Last month the council tabled resolutions asking state representatives to support local legislation that would allow Pell City residents to vote on whether to allow alcohol sales on Sunday. The council also tabled a resolution asking that the local delegation introduce a bill that would allow the city to set up cameras at intersections. The cameras would enable the city to ticket individuals who run red lights, stop signs or speed along city streets.
“We have to get those men on board or we’re wasting our time,” Councilwoman Dot Wood said when the council discussed the proposed resolutions supporting legislation.
The council never took action or voted for the passage of either resolution.
Wood said the city did not need to waste money on legal notices if legislators would not support one or both bills. She suggested the council meet with the local delegation to see if they would support the measures.
On Friday, the council got its answer.
“It’s a revenue measure, not a safety measure,” Rep. Randy Wood, R-Anniston, said about possible legislation that would allow cameras at intersections in Pell City.
He said it only took one person to kill local legislation, and all senators and representatives whose districts touch St. Clair County would have to agree to support the proposed local legislation.
“I’m the one to say that (camera bill) is dead,” Wood said. “… That camera is not going to stop wrecks at that intersection.”
Rep. Jim McClendon, R-Springville, said he would support a study to see if a camera would actually reduce the number of vehicle crashes at a certain intersection.
“I could support red light cameras under certain conditions,” he said, adding that an intersection with cameras needed to be “well marked,” so it is not considered a measure to raise revenue but to actually reduce crashes.
“I could see running a study,” he said.
Both state representatives met with the Pell City Council and mayor Friday during an all-day special called council meeting.
Neither Wood nor McClendon appeared to support local legislation that would allow Pell City residents to vote on whether the city could have legal alcohol sales on Sunday.
Wood said he would have to believe the majority of the people in Pell City would want Sunday alcohol sales.
Mayor Joe Funderburg said city officials were not asking that the two representatives support Sunday alcohol sale, but only introduce legislation to allow the people of Pell City to vote on the matter.
He said a group of people asked the previous council to explore the possibility of Sunday alcohol sales in Pell City. The previous council unanimously approved both resolutions.
“It makes no difference to me one way or another,” Funderburg said. “I remember when St. Clair County was dry and the only people who made money were the bootleggers. This is only an opportunity for the people to vote on it.
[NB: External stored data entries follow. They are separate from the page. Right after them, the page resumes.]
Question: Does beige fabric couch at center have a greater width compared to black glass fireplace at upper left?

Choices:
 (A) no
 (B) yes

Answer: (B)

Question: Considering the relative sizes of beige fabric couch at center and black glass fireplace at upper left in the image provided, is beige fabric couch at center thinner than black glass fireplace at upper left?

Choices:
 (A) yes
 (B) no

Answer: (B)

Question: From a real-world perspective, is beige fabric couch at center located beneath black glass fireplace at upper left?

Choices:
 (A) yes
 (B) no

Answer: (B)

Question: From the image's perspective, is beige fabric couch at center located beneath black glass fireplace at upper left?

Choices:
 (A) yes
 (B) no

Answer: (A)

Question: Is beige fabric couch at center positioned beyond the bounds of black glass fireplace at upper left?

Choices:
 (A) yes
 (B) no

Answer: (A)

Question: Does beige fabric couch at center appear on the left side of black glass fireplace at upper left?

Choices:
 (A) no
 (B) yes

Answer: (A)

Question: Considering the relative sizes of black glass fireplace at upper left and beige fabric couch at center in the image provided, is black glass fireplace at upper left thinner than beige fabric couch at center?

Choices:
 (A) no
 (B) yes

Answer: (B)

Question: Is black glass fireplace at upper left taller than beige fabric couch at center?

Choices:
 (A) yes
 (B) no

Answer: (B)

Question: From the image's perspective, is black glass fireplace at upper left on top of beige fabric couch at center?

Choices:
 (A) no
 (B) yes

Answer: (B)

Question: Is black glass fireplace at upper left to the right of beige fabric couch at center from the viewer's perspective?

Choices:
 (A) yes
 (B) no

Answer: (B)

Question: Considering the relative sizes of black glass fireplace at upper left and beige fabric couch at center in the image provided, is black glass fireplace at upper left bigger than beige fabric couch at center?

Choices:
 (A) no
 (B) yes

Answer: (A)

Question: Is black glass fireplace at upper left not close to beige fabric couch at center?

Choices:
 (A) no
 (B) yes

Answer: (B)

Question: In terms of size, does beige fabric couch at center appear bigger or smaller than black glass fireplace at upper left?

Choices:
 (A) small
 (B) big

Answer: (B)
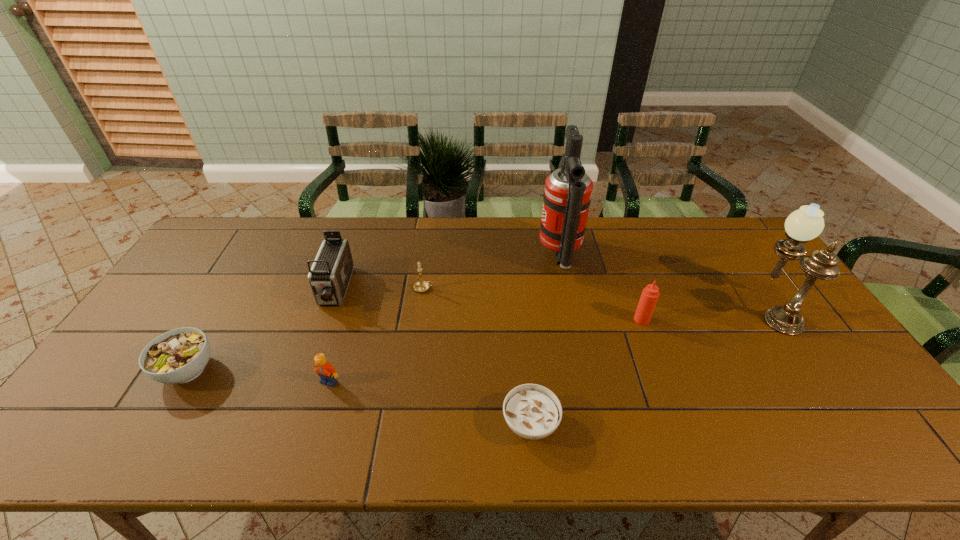
In the image, there is a desktop. Identify the location of free space at the near left corner. The height and width of the screenshot is (540, 960). (91, 420).

In the image, there is a desktop. Identify the location of vacant space at the far right corner. (734, 224).

Where is `free space that is in between the fourth object from left to right and the right soup bowl`? Image resolution: width=960 pixels, height=540 pixels. free space that is in between the fourth object from left to right and the right soup bowl is located at coordinates (477, 356).

I want to click on vacant region between the farther soup bowl and the Lego, so click(x=258, y=376).

The height and width of the screenshot is (540, 960). In order to click on vacant area between the nearest object and the Tabasco sauce in this screenshot , I will do `click(587, 372)`.

Find the location of a particular element. vacant region between the Lego and the second tallest object is located at coordinates (552, 345).

The image size is (960, 540). I want to click on empty space between the Tabasco sauce and the farther soup bowl, so click(x=415, y=345).

The image size is (960, 540). What are the coordinates of `vacant point located between the rightmost object and the seventh object from left to right` in the screenshot? It's located at (708, 314).

Where is `free space between the camcorder and the leftmost object`? free space between the camcorder and the leftmost object is located at coordinates (x=261, y=330).

Where is `free point between the second object from right to left and the Lego`? This screenshot has height=540, width=960. free point between the second object from right to left and the Lego is located at coordinates (486, 350).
If the people vote it down, so be it.”
McClendon and Wood said they represent a conservative voting district, which includes Pell City.
“It’s not the voters in Pell City, it’s the voters everywhere else,” McClendon said.
McClendon said proponents could use his support for the proposed legislation against him, saying he supports Sunday liquor sales.
Funderburg reiterated that the legislation does not allow Sunday alcohol sales, but only provides a democratic process for an issue that is decided by the majority vote of the people.
“It should be up to the people of Pell City,” he said. “Let the people speak — do you want it or not?”
Funderburg said proponents of Sunday alcohol sales say it could attract more businesses and restaurants to Pell City.